Sunday, December 11, 2011

The Line of Inquiry and Paintings, Flowers and Flamenco: We Must Be In Benicia

We went to the Open Studios at Benicia and met some wonderful artists. I am finding that I really like to look at works that I find moving and find the line of influence: what other artists keep these contemporary painters company?  Diane Williams, of the I An I Studio on Jackson Street, displayed several gorgeous and powerful large paintings.
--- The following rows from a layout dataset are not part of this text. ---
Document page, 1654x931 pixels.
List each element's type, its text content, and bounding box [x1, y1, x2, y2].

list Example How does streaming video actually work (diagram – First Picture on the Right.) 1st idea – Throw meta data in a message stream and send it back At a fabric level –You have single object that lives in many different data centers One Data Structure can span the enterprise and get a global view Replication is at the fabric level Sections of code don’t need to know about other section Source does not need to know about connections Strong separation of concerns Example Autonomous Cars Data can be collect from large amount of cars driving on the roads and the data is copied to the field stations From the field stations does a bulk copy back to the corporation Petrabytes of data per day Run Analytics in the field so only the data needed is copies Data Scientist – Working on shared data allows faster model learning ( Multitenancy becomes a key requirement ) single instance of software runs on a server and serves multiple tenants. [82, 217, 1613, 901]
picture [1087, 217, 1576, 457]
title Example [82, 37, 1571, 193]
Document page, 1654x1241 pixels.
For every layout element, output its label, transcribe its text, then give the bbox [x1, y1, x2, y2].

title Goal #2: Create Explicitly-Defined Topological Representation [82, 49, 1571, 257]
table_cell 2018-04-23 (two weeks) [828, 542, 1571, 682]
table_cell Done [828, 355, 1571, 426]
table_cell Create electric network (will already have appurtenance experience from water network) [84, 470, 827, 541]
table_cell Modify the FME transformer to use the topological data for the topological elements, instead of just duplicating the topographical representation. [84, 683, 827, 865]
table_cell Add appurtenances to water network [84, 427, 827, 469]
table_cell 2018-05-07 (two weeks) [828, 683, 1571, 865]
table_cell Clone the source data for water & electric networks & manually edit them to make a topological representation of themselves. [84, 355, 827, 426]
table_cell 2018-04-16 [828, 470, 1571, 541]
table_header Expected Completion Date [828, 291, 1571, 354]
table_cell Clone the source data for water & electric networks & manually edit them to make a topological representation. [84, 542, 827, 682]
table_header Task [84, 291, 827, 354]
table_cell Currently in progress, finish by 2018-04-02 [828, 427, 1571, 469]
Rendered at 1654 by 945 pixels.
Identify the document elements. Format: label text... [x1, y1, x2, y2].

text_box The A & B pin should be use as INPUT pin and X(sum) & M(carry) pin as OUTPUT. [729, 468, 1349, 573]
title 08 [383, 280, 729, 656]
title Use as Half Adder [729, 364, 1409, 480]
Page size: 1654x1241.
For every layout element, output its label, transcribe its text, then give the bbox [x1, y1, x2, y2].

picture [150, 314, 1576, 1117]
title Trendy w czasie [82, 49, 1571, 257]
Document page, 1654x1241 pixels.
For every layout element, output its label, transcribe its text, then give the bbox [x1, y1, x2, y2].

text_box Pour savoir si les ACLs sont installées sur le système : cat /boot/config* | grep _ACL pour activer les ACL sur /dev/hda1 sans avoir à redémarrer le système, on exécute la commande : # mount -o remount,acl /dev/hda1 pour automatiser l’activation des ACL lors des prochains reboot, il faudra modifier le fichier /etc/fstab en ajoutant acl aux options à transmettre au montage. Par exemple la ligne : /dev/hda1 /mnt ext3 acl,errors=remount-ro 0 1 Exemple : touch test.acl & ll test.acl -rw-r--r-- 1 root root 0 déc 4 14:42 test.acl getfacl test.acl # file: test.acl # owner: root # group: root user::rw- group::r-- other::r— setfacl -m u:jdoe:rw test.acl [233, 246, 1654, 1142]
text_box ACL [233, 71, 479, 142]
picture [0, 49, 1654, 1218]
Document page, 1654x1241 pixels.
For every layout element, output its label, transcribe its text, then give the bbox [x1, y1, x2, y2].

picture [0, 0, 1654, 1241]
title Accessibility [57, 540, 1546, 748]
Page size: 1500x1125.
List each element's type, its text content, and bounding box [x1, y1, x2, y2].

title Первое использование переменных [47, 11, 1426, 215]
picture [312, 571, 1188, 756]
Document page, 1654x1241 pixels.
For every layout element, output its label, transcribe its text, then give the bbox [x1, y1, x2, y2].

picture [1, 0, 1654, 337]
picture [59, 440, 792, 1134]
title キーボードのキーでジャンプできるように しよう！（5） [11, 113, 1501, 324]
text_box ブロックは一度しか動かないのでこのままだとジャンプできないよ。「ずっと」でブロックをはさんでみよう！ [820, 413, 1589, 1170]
An early oil, once part of a fifteen-foot triptych, was filed with energy:


And, because of the way I see painting now, I thought immediately of John Singer Sargent's "El Jaleo."  No, the Sargent isn't an abstract and it is horizontal, but take a look at the colors -- the deep blacks, the grays, the hints, here, of orange that explode in the piece by Williams -- and the mood:


The viewer's eye is carried through the painting along the same -- driving -- curves.  The layers of shadow and foreground/background here, and the dancer and her band, form the same kinds of intricate relationships for us to study. 

My husband's clear favorite -- of all of Diane Williams's work on show -- was this painting, which anchors a front wall of her studio space; she calls these forms "Chrysanthemums":


Stunning.  And here, I love this painting, but I am torn trying to find the direct line to this breakthrough.  When I think about other artists who have pursued these rounded bursts of color, I have two people in mind. The first is Joan Mitchell and "Sunflowers":

And the second is Cy Twombly's "Rose" series:


There is a kind of beauty-coming-right-off-the-canvas here, in all three of these works, that means we can keep looking. These paintings are filled with joy.